• **TASK DESCRIPTION**: Any image found in the entries is to be skipped; the rest is returned word for word.

• **ENTRIES SHOWN**:

Segment Open

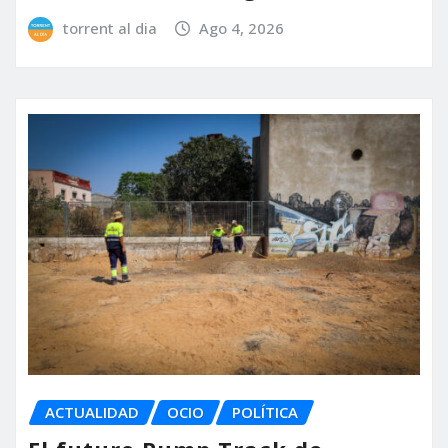
torrent al dia
Ago 4, 2026
ACTUALIDAD
OCIO
POLÍTICA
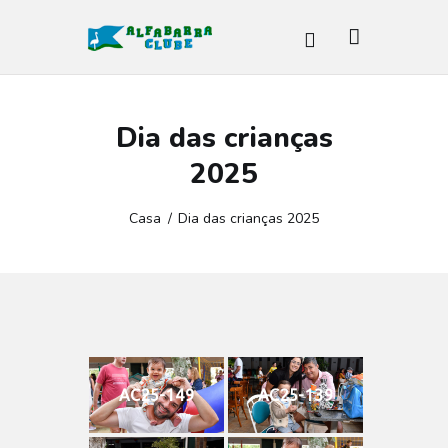
ALFABARRA CLUBE
BARRA DA TIJUCA
Dia das crianças
HOME
2025
ESPAÇOS
PROGRAMAÇÃO
Casa
Dia das crianças 2025
ATIVIDADES
SOCIAL
O CLUBE
NOTICÍAS
OUVIDORIA
AC25-149
AC25-139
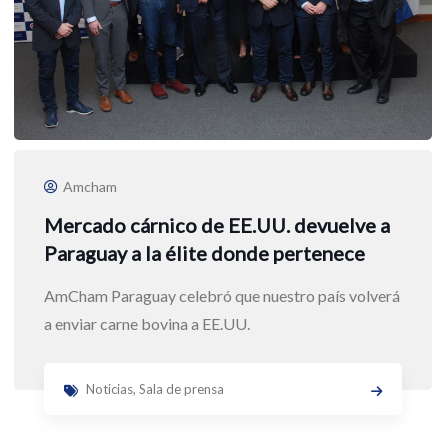
Amcham
Mercado cárnico de EE.UU. devuelve a
Paraguay a la élite donde pertenece
AmCham Paraguay celebró que nuestro país volverá
a enviar carne bovina a EE.UU.
Noticias
,
Sala de prensa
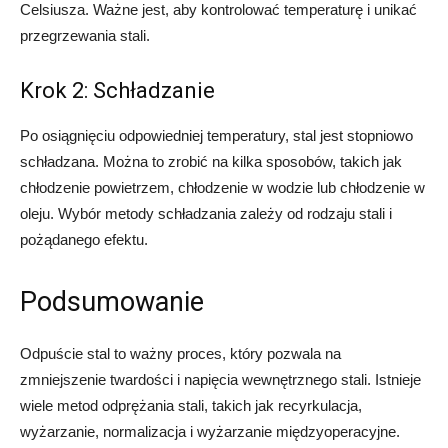
Celsiusza. Ważne jest, aby kontrolować temperaturę i unikać
przegrzewania stali.
Krok 2: Schładzanie
Po osiągnięciu odpowiedniej temperatury, stal jest stopniowo
schładzana. Można to zrobić na kilka sposobów, takich jak
chłodzenie powietrzem, chłodzenie w wodzie lub chłodzenie w
oleju. Wybór metody schładzania zależy od rodzaju stali i
pożądanego efektu.
Podsumowanie
Odpuście stal to ważny proces, który pozwala na
zmniejszenie twardości i napięcia wewnętrznego stali. Istnieje
wiele metod odprężania stali, takich jak recyrkulacja,
wyżarzanie, normalizacja i wyżarzanie międzyoperacyjne.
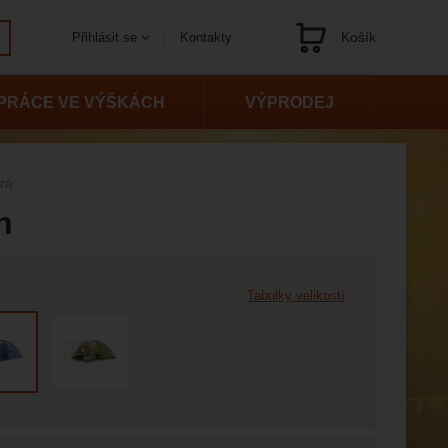
Košík
Kontakty
Přihlásit se
Navigace
PRÁCE VE VÝŠKÁCH
VÝPRODEJ
rá
n
 variantu
Tabulky velikostí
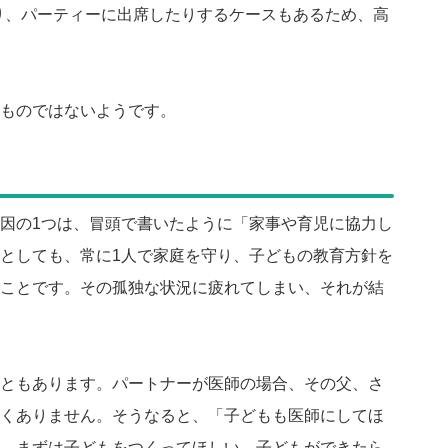
り、パーティーに出席したりするケースもあるため、高
ものではないようです。
因の1つは、冒頭で書いたように「家事や育児に協力し
としても、常に1人で家庭を守り、子どもの教育方針を
ことです。その孤独な状況に疲れてしまい、それが結
ともあります。パートナーが医師の場合、その父、さ
くありません。そうなると、「子どもも医師にしてほ
。まずは子どもをつくってほしい、子どもができたら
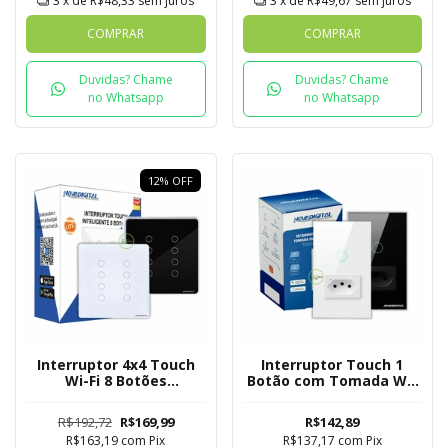
3
x de
R$48,33
sem juros
3
x de
R$49,67
sem juros
COMPRAR
COMPRAR
Duvidas? Chame
Duvidas? Chame
no Whatsapp
no Whatsapp
12
%
OFF
Interruptor 4x4 Touch
Interruptor Touch 1
Wi-Fi 8 Botões
Botão com Tomada Wi-
Novadigital Tuya
Fi Novadigital - Tuya
R$192,72
R$169,99
R$142,89
R$163,19
com
Pix
R$137,17
com
Pix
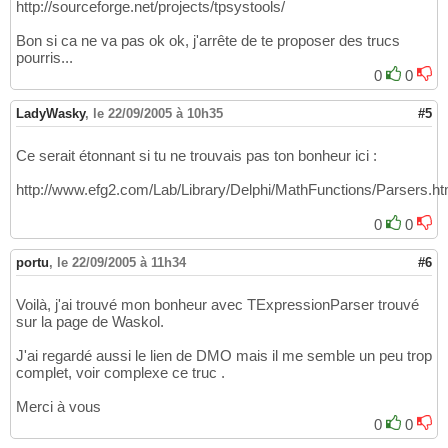
http://sourceforge.net/projects/tpsystools/
Bon si ca ne va pas ok ok, j'arrête de te proposer des trucs
pourris...
0
0
LadyWasky
,
le 22/09/2005 à 10h35
#5
Ce serait étonnant si tu ne trouvais pas ton bonheur ici :
http://www.efg2.com/Lab/Library/Delphi/MathFunctions/Parsers.h
0
0
portu
,
le 22/09/2005 à 11h34
#6
Voilà, j'ai trouvé mon bonheur avec TExpressionParser trouvé
sur la page de Waskol.
J'ai regardé aussi le lien de DMO mais il me semble un peu trop
complet, voir complexe ce truc .
Merci à vous
0
0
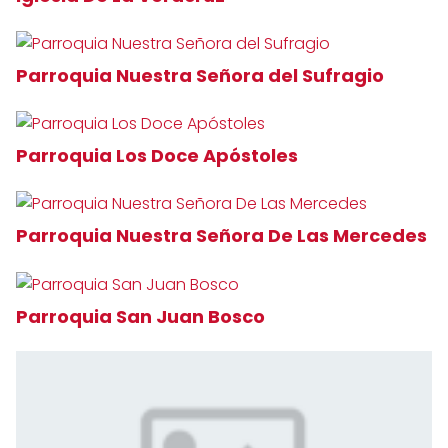
Parroquia Nuestra Señora del Sufragio
Parroquia Los Doce Apóstoles
Parroquia Nuestra Señora De Las Mercedes
Parroquia San Juan Bosco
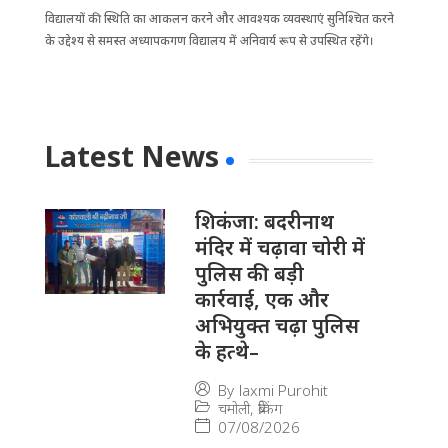
विद्यालयों की ​स्थिति का आकलन करने और आवश्यक व्यवस्थाएं सुनि​श्चित करने
के उद्देश्य से समस्त अध्यापकगण विद्यालय में अनिवार्य रूप से उपस्थित रहेंगे।
Latest News
​शिकंजा: बदरीनाथ
मंदिर में चढ़ावा चोरी में
पुलिस की बड़ी
कार्रवाई, एक और
अभियुक्त चढ़ा पुलिस
के हत्थे–
By
laxmi Purohit
चमोली
,
ब्रेकिंग
07/08/2026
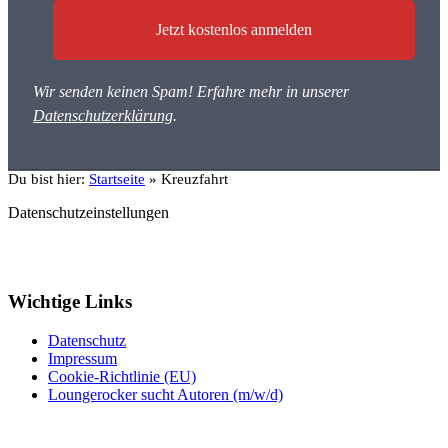
Wir senden keinen Spam! Erfahre mehr in unserer
Datenschutzerklärung
.
Du bist hier:
Startseite
»
Kreuzfahrt
Datenschutzeinstellungen
Wichtige Links
Datenschutz
Impressum
Cookie-Richtlinie (EU)
Loungerocker sucht Autoren (m/w/d)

Segment Closed

• **WRITTEN RESPONSE**:
torrent al dia
Ago 4, 2026
ACTUALIDAD
OCIO
POLÍTICA
ALFABARRA CLUBE
BARRA DA TIJUCA
Dia das crianças
HOME
2025
ESPAÇOS
PROGRAMAÇÃO
Casa
Dia das crianças 2025
ATIVIDADES
SOCIAL
O CLUBE
NOTICÍAS
OUVIDORIA
AC25-149
AC25-139
Amcham
Mercado cárnico de EE.UU. devuelve a
Paraguay a la élite donde pertenece
AmCham Paraguay celebró que nuestro país volverá
a enviar carne bovina a EE.UU.
Noticias
,
Sala de prensa
Celsiusza. Ważne jest, aby kontrolować temperaturę i unikać
przegrzewania stali.
Krok 2: Schładzanie
Po osiągnięciu odpowiedniej temperatury, stal jest stopniowo
schładzana. Można to zrobić na kilka sposobów, takich jak
chłodzenie powietrzem, chłodzenie w wodzie lub chłodzenie w
oleju. Wybór metody schładzania zależy od rodzaju stali i
pożądanego efektu.
Podsumowanie
Odpuście stal to ważny proces, który pozwala na
zmniejszenie twardości i napięcia wewnętrznego stali. Istnieje
wiele metod odprężania stali, takich jak recyrkulacja,
wyżarzanie, normalizacja i wyżarzanie międzyoperacyjne.
Košík
Kontakty
Přihlásit se
Navigace
PRÁCE VE VÝŠKÁCH
VÝPRODEJ
rá
n
 variantu
Tabulky velikostí
り、パーティーに出席したりするケースもあるため、高
ものではないようです。
因の1つは、冒頭で書いたように「家事や育児に協力し
としても、常に1人で家庭を守り、子どもの教育方針を
ことです。その孤独な状況に疲れてしまい、それが結
ともあります。パートナーが医師の場合、その父、さ
くありません。そうなると、「子どもも医師にしてほ
。まずは子どもをつくってほしい、子どもができたら
3
x de
R$48,33
sem juros
3
x de
R$49,67
sem juros
COMPRAR
COMPRAR
Duvidas? Chame
Duvidas? Chame
no Whatsapp
no Whatsapp
12
%
OFF
Interruptor 4x4 Touch
Interruptor Touch 1
Wi-Fi 8 Botões
Botão com Tomada Wi-
Novadigital Tuya
Fi Novadigital - Tuya
R$192,72
R$169,99
R$142,89
R$163,19
com
Pix
R$137,17
com
Pix
http://sourceforge.net/projects/tpsystools/
Bon si ca ne va pas ok ok, j'arrête de te proposer des trucs
pourris...
0
0
LadyWasky
,
le 22/09/2005 à 10h35
#5
Ce serait étonnant si tu ne trouvais pas ton bonheur ici :
http://www.efg2.com/Lab/Library/Delphi/MathFunctions/Parsers.h
0
0
portu
,
le 22/09/2005 à 11h34
#6
Voilà, j'ai trouvé mon bonheur avec TExpressionParser trouvé
sur la page de Waskol.
J'ai regardé aussi le lien de DMO mais il me semble un peu trop
complet, voir complexe ce truc .
Merci à vous
0
0
Parroquia Nuestra Señora del Sufragio
Parroquia Los Doce Apóstoles
Parroquia Nuestra Señora De Las Mercedes
Parroquia San Juan Bosco
विद्यालयों की ​स्थिति का आकलन करने और आवश्यक व्यवस्थाएं सुनि​श्चित करने
के उद्देश्य से समस्त अध्यापकगण विद्यालय में अनिवार्य रूप से उपस्थित रहेंगे।
Latest News
​शिकंजा: बदरीनाथ
मंदिर में चढ़ावा चोरी में
पुलिस की बड़ी
कार्रवाई, एक और
अभियुक्त चढ़ा पुलिस
के हत्थे–
By
laxmi Purohit
चमोली
,
ब्रेकिंग
07/08/2026
Wir senden keinen Spam! Erfahre mehr in unserer
Datenschutzerklärung
.
Du bist hier:
Startseite
»
Kreuzfahrt
Datenschutzeinstellungen
Wichtige Links
Datenschutz
Impressum
Cookie-Richtlinie (EU)
Loungerocker sucht Autoren (m/w/d)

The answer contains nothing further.